◆ **Your instructions**
Set out exactly every line of the entries below, starting at the line that holds "July 16, 2026" and stopping after the line that holds "from what the".

◆ **Dataset content**

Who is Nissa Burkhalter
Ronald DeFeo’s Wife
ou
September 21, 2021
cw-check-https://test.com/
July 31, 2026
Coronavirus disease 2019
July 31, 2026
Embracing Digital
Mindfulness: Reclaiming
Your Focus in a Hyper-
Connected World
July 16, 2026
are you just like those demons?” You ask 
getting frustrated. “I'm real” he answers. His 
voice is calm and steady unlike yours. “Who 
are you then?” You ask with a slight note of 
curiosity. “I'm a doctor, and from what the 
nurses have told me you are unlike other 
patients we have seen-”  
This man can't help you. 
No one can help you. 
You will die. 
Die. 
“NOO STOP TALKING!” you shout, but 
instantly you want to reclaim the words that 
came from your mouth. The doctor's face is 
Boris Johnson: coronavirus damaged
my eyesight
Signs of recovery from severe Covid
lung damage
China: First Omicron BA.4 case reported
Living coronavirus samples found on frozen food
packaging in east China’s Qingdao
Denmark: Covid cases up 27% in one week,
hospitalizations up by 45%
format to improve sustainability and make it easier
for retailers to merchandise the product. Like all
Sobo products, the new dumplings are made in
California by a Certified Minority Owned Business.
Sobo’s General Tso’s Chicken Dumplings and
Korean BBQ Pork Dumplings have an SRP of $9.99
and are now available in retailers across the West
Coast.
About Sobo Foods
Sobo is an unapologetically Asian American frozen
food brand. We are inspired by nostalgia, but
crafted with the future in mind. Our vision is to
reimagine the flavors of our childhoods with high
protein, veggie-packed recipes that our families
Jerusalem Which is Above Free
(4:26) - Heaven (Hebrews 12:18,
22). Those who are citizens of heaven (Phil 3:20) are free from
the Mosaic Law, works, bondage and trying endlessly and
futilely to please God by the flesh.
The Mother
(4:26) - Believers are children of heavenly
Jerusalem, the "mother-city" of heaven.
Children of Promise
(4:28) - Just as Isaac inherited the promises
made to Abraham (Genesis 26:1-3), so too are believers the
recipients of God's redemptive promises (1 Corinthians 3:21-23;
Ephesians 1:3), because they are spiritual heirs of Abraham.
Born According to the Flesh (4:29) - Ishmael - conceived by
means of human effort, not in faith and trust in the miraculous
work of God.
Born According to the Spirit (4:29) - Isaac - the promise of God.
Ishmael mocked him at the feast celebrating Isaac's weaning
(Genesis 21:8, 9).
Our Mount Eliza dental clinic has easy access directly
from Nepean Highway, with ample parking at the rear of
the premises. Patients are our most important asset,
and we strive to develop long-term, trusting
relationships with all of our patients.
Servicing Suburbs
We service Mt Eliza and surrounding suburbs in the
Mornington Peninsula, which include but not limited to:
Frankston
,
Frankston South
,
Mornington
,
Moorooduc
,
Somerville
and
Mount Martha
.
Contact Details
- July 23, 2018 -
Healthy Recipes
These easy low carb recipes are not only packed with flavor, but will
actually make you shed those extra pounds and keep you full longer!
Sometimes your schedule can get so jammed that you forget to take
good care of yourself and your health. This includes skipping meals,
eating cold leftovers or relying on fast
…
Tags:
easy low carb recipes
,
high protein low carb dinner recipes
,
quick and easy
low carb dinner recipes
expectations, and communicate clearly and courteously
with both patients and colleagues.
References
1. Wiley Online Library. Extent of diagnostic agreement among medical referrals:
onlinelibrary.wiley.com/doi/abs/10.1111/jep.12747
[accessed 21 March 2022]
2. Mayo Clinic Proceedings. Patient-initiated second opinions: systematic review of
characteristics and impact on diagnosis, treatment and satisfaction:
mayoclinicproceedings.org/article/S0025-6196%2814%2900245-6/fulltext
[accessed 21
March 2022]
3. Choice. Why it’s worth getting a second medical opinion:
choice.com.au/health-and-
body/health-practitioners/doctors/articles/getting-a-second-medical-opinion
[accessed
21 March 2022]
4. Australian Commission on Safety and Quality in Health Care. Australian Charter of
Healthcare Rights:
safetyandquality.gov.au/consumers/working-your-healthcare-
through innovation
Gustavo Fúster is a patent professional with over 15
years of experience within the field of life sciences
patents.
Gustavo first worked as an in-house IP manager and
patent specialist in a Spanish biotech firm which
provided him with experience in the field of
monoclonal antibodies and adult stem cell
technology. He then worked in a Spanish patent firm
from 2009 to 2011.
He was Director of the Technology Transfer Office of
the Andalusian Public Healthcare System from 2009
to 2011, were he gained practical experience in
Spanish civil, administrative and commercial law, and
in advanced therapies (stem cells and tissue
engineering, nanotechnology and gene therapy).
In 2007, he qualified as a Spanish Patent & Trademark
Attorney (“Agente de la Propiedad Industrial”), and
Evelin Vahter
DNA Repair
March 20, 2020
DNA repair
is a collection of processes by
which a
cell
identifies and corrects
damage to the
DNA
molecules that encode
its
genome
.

◆ **Exercise answer**
July 16, 2026
are you just like those demons?” You ask 
getting frustrated. “I'm real” he answers. His 
voice is calm and steady unlike yours. “Who 
are you then?” You ask with a slight note of 
curiosity. “I'm a doctor, and from what the 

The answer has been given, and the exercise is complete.